قَالَ مُسْلِمٌ فِي صَحِيحِهِ: حَدَّثَنَا سُوِيدُ بْنُ سَعِيدٍ، حَدَّثَنَا حَفْصُ بْنُ مَيْسَرَةَ، عَنِ الْعَلَاءِ، عَنْ أَبِيهِ عَنْ أَبِي هُرَيْرَةَ قَالَ: قَالَ رَسُولُ اللَّهِ صَلَّى اللَّهُ عَلَيْهِ وَسَلَّمَ: “يَقُولُ الْعَبْدُ: مَالِي مَالِي؟ وَإِنَّمَا لَهُ مِنْ مَالِهِ ثَلَاثٌ: مَا أَكَلَ فَأَفْنَى، أَوْ لَبِسَ فَأَبْلَى، أَوْ تَصَدَّقَ فَاقْتَنَى وَمَا سِوَى ذَلِكَ فَذَاهِبٌ وَتَارِكُهُ لِلنَّاسِ”

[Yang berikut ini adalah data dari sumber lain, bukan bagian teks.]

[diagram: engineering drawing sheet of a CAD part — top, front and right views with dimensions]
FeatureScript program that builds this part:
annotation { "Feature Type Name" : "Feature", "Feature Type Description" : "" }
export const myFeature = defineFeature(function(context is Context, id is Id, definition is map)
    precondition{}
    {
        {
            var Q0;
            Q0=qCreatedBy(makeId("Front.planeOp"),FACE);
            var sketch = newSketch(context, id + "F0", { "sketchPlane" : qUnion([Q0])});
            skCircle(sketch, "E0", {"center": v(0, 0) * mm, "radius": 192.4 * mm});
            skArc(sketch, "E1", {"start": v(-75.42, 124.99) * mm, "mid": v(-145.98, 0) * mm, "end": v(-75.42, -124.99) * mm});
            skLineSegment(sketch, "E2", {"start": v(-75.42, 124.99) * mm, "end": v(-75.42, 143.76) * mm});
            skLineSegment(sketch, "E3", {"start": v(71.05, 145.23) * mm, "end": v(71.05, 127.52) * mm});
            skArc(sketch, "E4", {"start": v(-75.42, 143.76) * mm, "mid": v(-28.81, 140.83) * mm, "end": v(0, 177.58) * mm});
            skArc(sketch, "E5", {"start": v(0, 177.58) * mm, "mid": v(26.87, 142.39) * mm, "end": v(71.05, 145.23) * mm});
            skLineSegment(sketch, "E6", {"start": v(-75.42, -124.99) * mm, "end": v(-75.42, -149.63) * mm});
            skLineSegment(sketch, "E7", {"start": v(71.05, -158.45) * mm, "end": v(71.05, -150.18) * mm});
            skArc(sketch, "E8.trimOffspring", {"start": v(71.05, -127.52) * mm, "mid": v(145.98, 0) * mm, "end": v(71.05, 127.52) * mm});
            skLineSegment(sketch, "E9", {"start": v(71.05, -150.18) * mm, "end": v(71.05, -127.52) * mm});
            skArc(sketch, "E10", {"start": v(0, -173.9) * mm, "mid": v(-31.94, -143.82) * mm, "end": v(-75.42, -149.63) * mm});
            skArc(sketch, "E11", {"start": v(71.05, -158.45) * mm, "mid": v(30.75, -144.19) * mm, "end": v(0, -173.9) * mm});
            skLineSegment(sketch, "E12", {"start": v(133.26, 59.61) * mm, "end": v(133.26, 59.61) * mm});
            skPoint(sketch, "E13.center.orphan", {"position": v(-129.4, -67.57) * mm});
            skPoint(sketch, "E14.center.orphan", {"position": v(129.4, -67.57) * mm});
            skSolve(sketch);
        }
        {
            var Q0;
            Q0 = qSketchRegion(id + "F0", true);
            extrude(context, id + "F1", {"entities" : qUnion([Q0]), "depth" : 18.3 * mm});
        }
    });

Imam Muslim mengatakan di dalam kitab sahihnya, bahwa telah menceritakan kepada kami Suwaid ibnu Sa’id, telah menceritakan kepada kami Hafs ibnu Maisarah dari Al-Ala, dari ayahnya, dari Abu Hurairah r.a. yang mengatakan bahwa Rasulullah (shallallahu ‘alaihi wasallam) pernah bersabda: Seorang hamba mengatakan, “Hartaku, hartaku!” Padahal sesungguhnya tiada dari hartanya selain tiga hal, yaitu apa yang telah dimakannya, lalu ia lenyapkan; atau yang ia pakai, lain ia lapukkan, atau yang ia sedekahkan, lalu ia lanjutkan. Sedangkan yang selain dari itu akan pergi dan akan ia tinggalkan untuk orang lain.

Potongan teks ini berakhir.